→ **Excerpt to read**
◆ ◆ ◆ ◆ ◆ ◆ ◆

Single by Clay Walker

from the album A Few Questions
- Released: January 5, 2004
- Genre: Country
- Length: 4:02
- Label: RCA Nashville
- Songwriters: Chely Wright Clay Walker
- Producers: Jimmy Ritchey Clay Walker

Clay Walker singles chronology
| "A Few Questions" (2003) | "I Can't Sleep" (2004) | "Jesus Was a Country Boy" (2004) |

= I Can't Sleep (song) =

"I Can't Sleep" is a song co-written and recorded by American country music singer Clay Walker. It was released in January 2004 as the second single from his album A Few Questions, it peaked at #9 on the Hot Country Singles & Tracks (now Hot Country Songs) chart. Walker co-wrote the song with fellow country singer Chely Wright.

==Background==
In an interview with Country Weekly, Walker said, "It's an R&B kind of song I started one day at the beach. Not long after that, Chely Wright and Lonestar's Richie McDonald came on my bus at a show in Colorado and we played songs we'd each started writing. When I played a piece of 'I Can't Sleep,' Chely said she could help me finish it. And when we played it at Chely's annual charity fundraiser during Fan Fair last June, it got a standing ovation."

◆ ◆ ◆ ◆ ◆ ◆ ◆

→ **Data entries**

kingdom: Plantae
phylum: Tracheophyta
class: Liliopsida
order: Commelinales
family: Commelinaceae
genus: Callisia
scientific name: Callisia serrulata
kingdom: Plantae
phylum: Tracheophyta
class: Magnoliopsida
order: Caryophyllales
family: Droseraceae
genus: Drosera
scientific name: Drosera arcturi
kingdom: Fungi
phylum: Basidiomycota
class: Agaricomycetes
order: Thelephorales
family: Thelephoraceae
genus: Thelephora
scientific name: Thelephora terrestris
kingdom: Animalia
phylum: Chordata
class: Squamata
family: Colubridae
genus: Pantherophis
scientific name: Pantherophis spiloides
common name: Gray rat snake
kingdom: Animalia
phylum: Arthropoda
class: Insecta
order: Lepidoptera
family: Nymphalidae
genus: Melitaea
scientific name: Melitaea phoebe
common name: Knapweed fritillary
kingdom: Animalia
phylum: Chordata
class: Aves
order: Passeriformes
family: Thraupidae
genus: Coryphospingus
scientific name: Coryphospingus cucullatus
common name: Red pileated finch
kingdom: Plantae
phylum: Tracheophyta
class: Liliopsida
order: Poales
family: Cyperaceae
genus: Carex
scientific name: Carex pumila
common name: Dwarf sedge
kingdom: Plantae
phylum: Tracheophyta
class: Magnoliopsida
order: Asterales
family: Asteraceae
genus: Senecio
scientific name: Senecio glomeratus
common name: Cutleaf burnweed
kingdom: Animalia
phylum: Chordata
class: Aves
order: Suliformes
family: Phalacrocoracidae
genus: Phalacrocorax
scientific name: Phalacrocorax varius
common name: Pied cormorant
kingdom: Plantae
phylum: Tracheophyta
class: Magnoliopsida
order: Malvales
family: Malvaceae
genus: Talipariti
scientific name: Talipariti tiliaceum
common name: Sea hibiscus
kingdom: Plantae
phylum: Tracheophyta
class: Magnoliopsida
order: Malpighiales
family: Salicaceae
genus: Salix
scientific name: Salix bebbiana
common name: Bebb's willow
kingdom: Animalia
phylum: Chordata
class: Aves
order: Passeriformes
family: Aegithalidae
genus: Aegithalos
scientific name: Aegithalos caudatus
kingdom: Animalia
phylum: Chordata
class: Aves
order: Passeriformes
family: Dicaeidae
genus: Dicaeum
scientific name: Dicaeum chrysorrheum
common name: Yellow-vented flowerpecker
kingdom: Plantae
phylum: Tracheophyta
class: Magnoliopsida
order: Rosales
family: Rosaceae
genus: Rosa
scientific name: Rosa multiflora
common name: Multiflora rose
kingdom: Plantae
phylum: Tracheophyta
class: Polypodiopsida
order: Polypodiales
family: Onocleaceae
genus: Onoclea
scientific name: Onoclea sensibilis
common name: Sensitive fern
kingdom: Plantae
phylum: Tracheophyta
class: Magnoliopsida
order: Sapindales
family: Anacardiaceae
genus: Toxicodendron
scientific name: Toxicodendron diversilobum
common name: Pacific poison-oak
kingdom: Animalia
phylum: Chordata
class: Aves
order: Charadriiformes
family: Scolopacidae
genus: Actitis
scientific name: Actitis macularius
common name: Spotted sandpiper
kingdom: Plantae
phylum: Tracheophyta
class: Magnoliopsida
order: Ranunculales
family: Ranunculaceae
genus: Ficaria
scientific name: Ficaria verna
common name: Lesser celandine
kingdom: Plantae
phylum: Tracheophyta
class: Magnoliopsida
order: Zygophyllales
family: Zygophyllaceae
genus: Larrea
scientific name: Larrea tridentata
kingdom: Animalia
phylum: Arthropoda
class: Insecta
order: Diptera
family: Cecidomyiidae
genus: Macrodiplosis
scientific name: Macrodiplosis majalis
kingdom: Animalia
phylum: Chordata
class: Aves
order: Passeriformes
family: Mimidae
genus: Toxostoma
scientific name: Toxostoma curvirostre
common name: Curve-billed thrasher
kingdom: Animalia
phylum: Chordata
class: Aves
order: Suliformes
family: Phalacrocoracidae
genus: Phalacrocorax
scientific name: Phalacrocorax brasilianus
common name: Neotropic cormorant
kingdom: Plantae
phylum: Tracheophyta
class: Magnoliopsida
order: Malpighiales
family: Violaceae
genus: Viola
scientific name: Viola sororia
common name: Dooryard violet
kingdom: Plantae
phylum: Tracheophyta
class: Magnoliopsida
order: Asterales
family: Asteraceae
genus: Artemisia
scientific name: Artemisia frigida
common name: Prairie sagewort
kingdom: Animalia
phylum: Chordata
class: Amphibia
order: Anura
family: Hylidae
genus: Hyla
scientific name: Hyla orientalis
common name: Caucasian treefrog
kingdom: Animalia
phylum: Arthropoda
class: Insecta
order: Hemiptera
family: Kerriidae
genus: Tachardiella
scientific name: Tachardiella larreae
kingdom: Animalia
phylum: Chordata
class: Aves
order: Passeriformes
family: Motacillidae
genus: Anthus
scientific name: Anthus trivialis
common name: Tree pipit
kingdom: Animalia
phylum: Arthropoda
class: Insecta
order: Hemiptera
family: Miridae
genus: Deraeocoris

◆ ◆ ◆ ◆ ◆ ◆ ◆

→ **Exercise task**
Duplicate the passage of the song article from "Clay Walker singles" up to and including "singer Chely Wright.". The records were taken from a different source than the text.

→ **Correct output**
Clay Walker singles chronology
| "A Few Questions" (2003) | "I Can't Sleep" (2004) | "Jesus Was a Country Boy" (2004) |

= I Can't Sleep (song) =

"I Can't Sleep" is a song co-written and recorded by American country music singer Clay Walker. It was released in January 2004 as the second single from his album A Few Questions, it peaked at #9 on the Hot Country Singles & Tracks (now Hot Country Songs) chart. Walker co-wrote the song with fellow country singer Chely Wright.